(Saved entries)
•••••

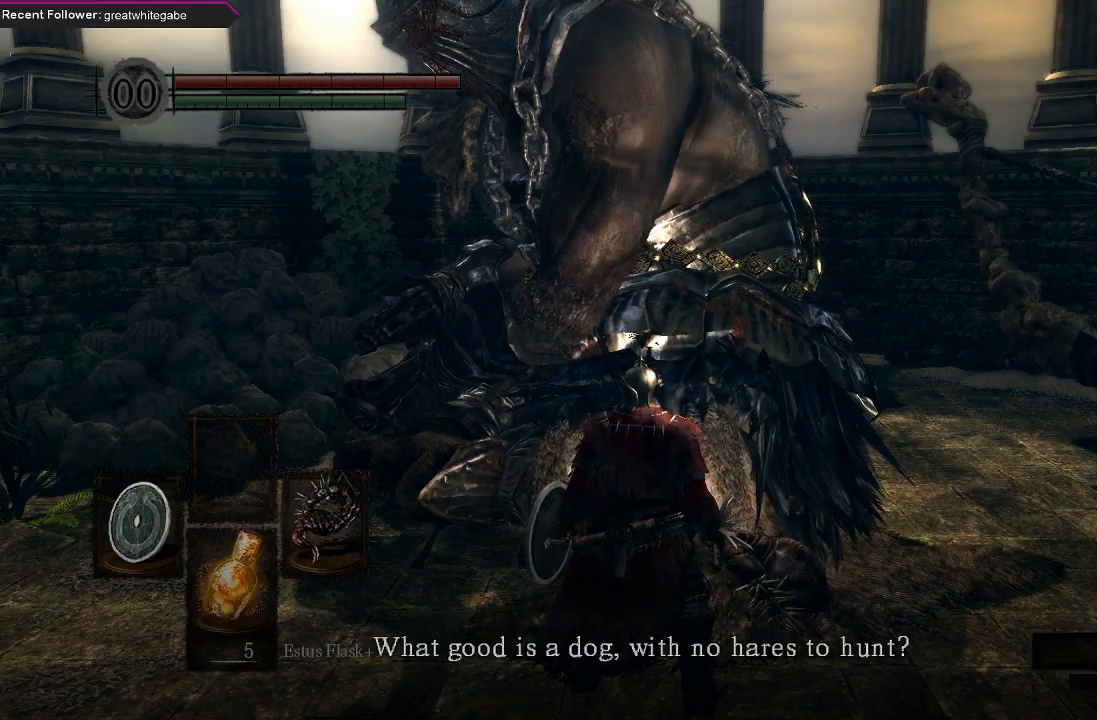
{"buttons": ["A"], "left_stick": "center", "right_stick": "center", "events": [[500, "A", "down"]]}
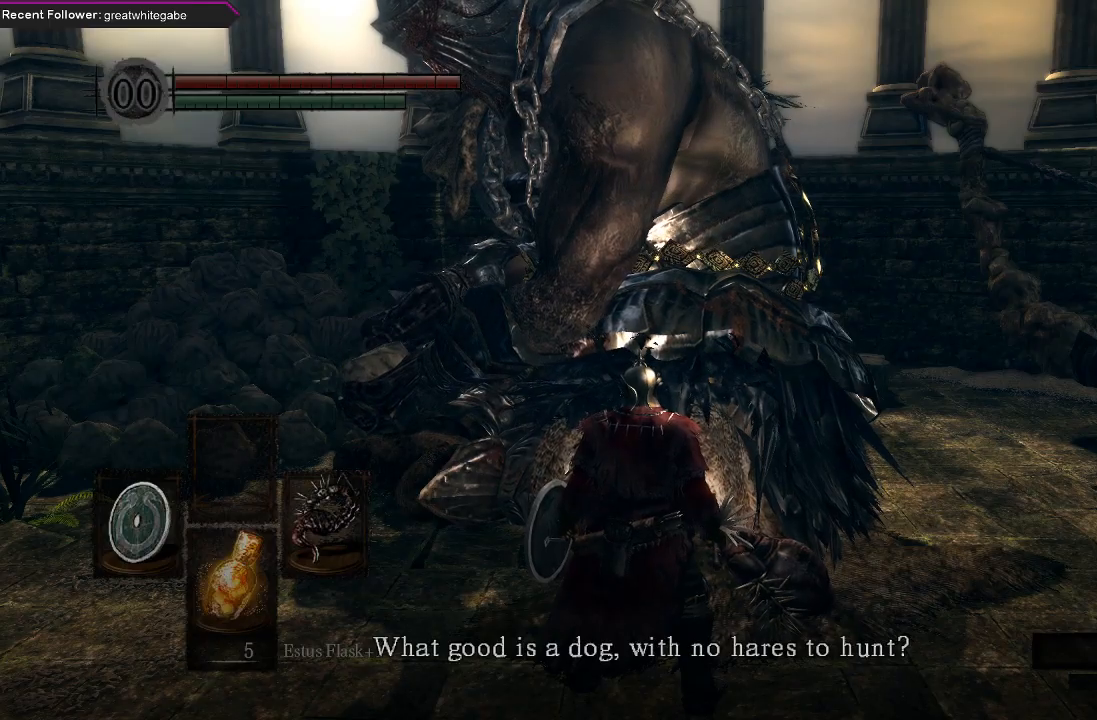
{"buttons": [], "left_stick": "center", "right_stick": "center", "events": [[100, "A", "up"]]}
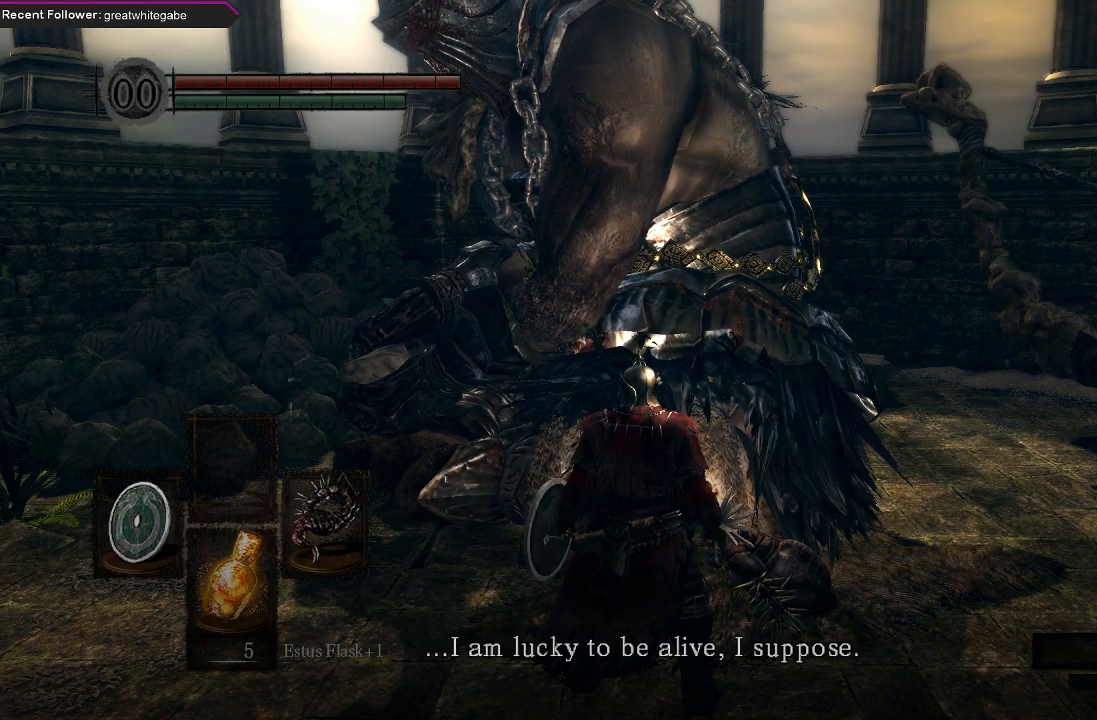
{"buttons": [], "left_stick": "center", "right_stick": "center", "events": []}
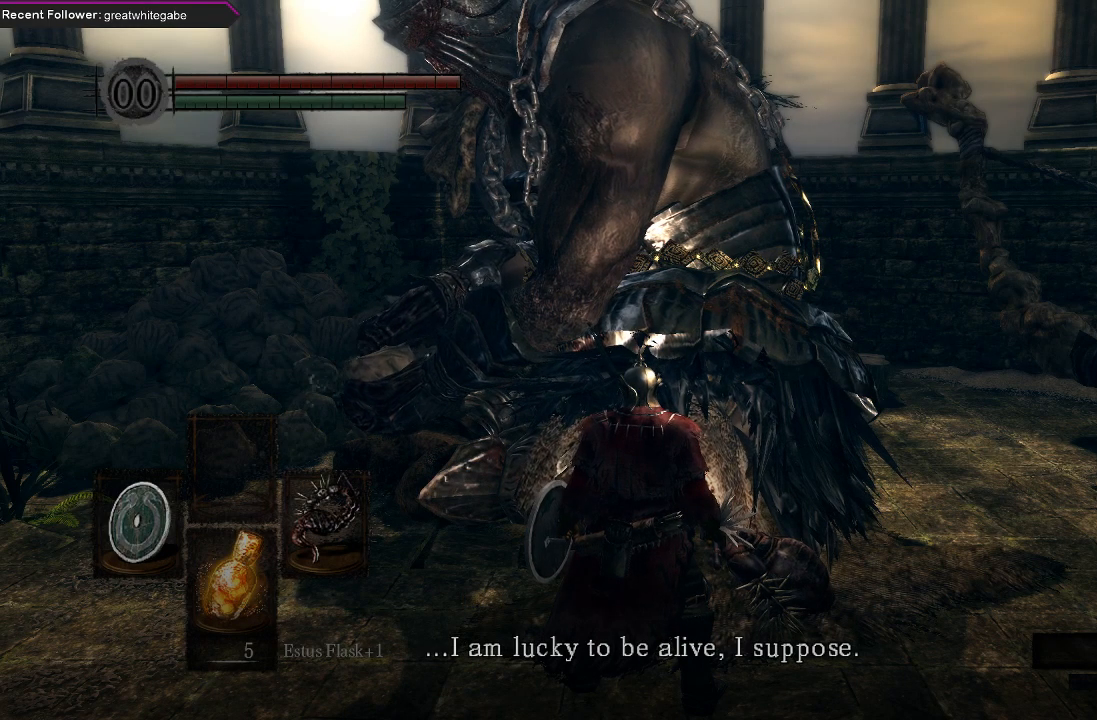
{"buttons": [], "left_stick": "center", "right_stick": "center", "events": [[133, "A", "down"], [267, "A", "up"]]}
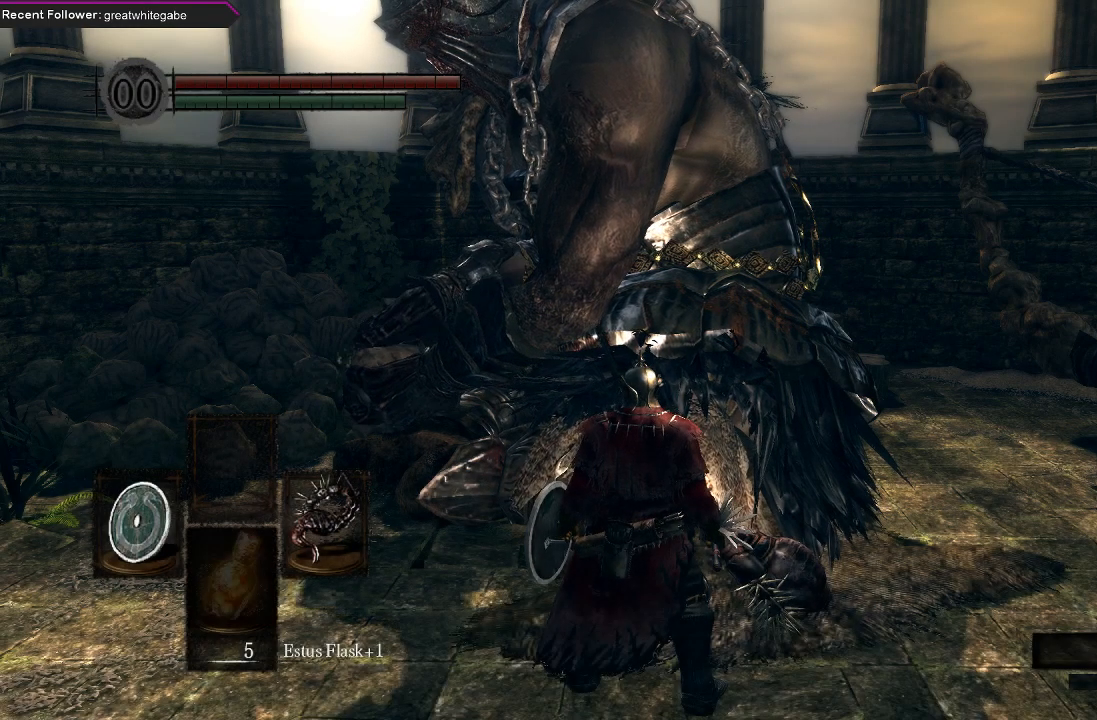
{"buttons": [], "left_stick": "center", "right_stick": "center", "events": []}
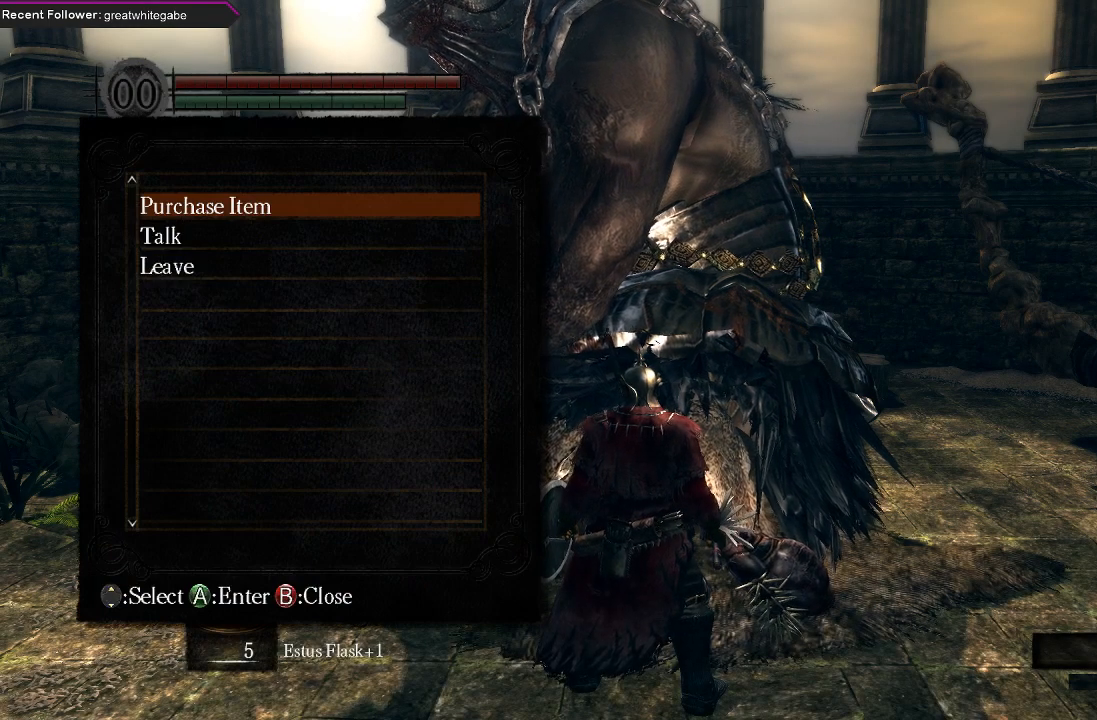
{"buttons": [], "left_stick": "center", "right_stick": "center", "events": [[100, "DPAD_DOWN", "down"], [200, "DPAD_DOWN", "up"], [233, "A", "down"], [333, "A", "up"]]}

•••••

Prompt ->
Write out all the entries word for word, but skip any images.

Reply ->
{"buttons": ["A"], "left_stick": "center", "right_stick": "center", "events": [[500, "A", "down"]]}
{"buttons": [], "left_stick": "center", "right_stick": "center", "events": [[100, "A", "up"]]}
{"buttons": [], "left_stick": "center", "right_stick": "center", "events": []}
{"buttons": [], "left_stick": "center", "right_stick": "center", "events": [[133, "A", "down"], [267, "A", "up"]]}
{"buttons": [], "left_stick": "center", "right_stick": "center", "events": []}
{"buttons": [], "left_stick": "center", "right_stick": "center", "events": [[100, "DPAD_DOWN", "down"], [200, "DPAD_DOWN", "up"], [233, "A", "down"], [333, "A", "up"]]}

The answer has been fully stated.